My colleagues and collaborators plan various evening activities to explore everything Copenhagen has to offer, but I only explore all the Scandinavian channels on the TV in the hotel room. One evening I try to wrap my head around the Danish language, and the next I listen to the news in surprisingly understandable Norwegian. While relaxing and practicing my talk of course – I need to get ready for the last session on Saturday when the award winners are presenting.

Saturday 11th of May 2019
The final day of the conference has only two sessions and ends around lunch time. I have gotten over my cold just in time and am presenting in the final session before the closing words. I find a seat up front during the coffee break and take a moment to sneak up on stage to get a feel for what it will be like. A few moments later, the keynote speaker does the same thing as he is speaking still right before the award ceremony. Moments later, he takes us through the history of the field and into what is lacking still today in an inspiringly entertaining talk. I feel the whole room relax and my nerves dissipate. I get the last encouragement from a collaborator “Don’t be nervous. This is fun!” and I am called on stage in front of the plenary room and the sizable audience. The talk goes well and some pictures are taken with the event organizers.

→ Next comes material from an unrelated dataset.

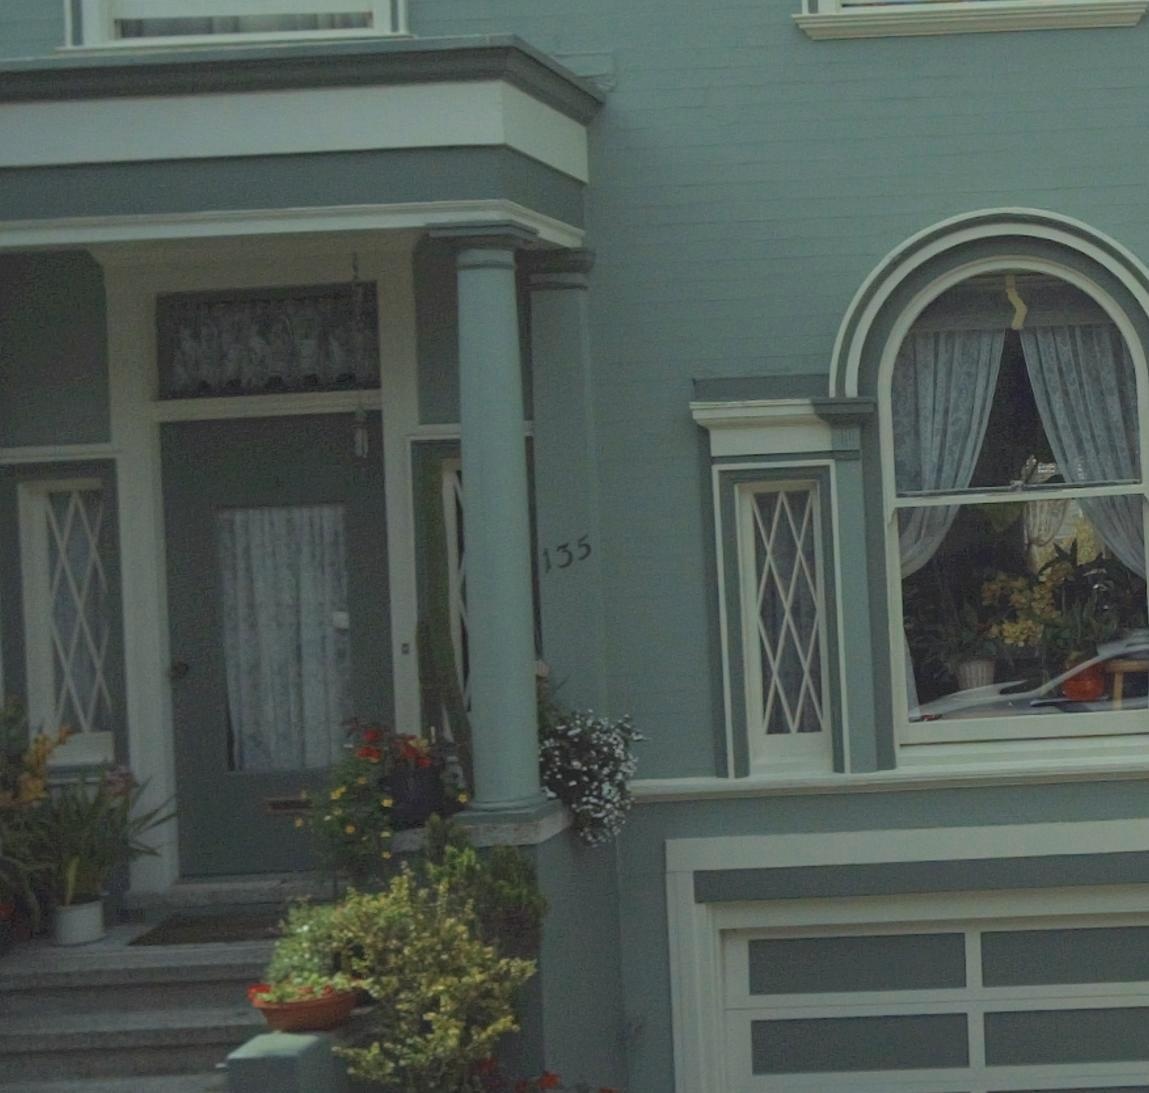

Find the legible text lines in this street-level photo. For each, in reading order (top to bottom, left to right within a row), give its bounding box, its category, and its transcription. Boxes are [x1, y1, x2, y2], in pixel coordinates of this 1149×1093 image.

[538, 531, 595, 577] StreetNumber: 135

The conference ends and people come by to say I did well. Including the audience member I was most hoping to please, my supervisor.

We have rushed to the station and grabbed a bite to eat to take the train back to Stockholm.

After a 7 hour trip, we arrive in Stockholm Central and separate to make our way home.

We all agreed this was an excellent symposium with great talks, meetings with collaborators and compliments for the venue. But we are also grateful for having Sunday to recover before the working week begins again, left with the traditional union of inspiration and exhaustion that follows a scientific conference.